- TAREFA -
Transcreva fielmente um trecho do texto sobre a responsabilidade civil do Estado. Comece nas palavras que trazem "Assim, tem-se bem" e pare logo depois de "que forem pertinentes.".

- TEXTO DA PÁGINA -
──────────────────────────────

O trecho extraído do voto do Ministro Celso de Mello do Supremo Tribunal Federal, no recurso extraordinário nº. 109.615, ilustra com clareza os institutos do artigo em comento:


“A teoria do risco administrativo, consagrada em sucessivos documentos constitucionais brasileiros desde a Carta Política de 1946, confere fundamento doutrinário à responsabilidade civil objetiva do Poder Público pelos danos a que os agentes públicos houverem dado causa, por ação ou por omissão. Essa concepção teórica, que informa o princípio constitucional da responsabilidade civil objetiva do Poder Público, faz emergir, da mera ocorrência de ato lesivo causado à vítima pelo Estado, o dever de indenizá-la pelo dano pessoal e/ou patrimonial sofrido, independentemente de caracterização de culpa dos agentes estatais ou de demonstração de falta do serviço público. Os elementos que compõem a estrutura e delineiam o perfil da responsabilidade civil objetiva do Poder Público compreendem (a) a alteridade do dano, (b) a causalidade material entre o eventus damni e o comportamento positivo (ação) ou negativo (omissão) do agente público, (c) a oficialidade da atividade causal e lesiva, imputável a agente do Poder Público, que tenha, nessa condição funcional, incidido em conduta comissiva ou omissiva, independentemente da licitude, ou não, do comportamento funcional (RTJ 140/636) e (d) a ausência de causa excludente da responsabilidade estatal.”


Assim, tem-se bem claro que a carta constitucional vigente não se limita a imputar ao Estado a responsabilidade civil de forma objetiva, mas também imputa aos agentes estatais a responsabilidade civil na forma subjetiva, nos casos em que forem pertinentes.


1.2.1. Teoria do risco


A teoria do risco surgiu como solução encontrada pelo legislador brasileiro em resposta as falhas da teoria da culpabilidade. Esta teoria era ineficaz no que tange a produção de prova por parte da vítima frente às situações cotidianas de danos provenientes de atividades realizadas com regularidade.

──────────────────────────────

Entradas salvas
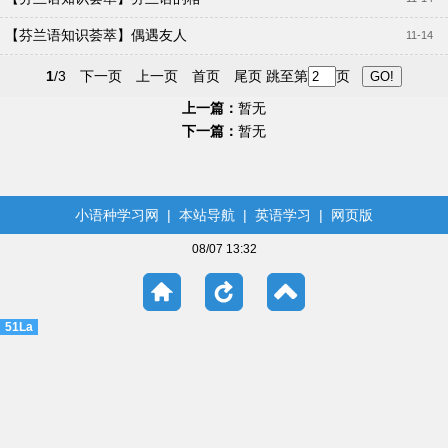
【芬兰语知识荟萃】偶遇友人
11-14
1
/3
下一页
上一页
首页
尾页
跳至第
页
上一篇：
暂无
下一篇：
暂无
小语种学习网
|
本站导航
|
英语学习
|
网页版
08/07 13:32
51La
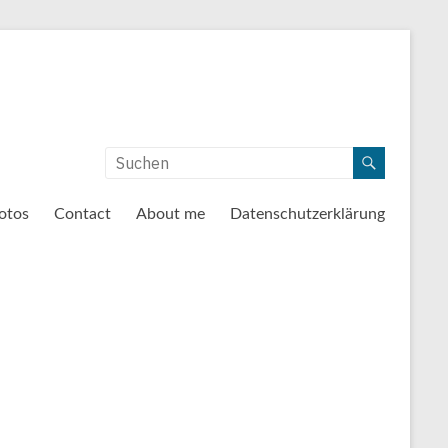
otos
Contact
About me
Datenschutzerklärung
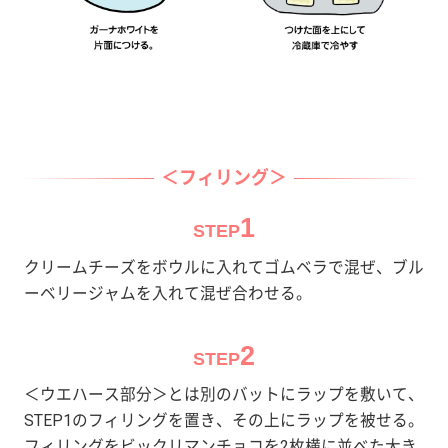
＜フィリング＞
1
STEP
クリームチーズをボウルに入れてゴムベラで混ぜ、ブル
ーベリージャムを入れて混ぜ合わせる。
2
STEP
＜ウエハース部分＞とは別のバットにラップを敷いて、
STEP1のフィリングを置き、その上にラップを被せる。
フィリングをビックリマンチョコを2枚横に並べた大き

──────────────────────────────

- RESPOSTA -
Assim, tem-se bem claro que a carta constitucional vigente não se limita a imputar ao Estado a responsabilidade civil de forma objetiva, mas também imputa aos agentes estatais a responsabilidade civil na forma subjetiva, nos casos em que forem pertinentes.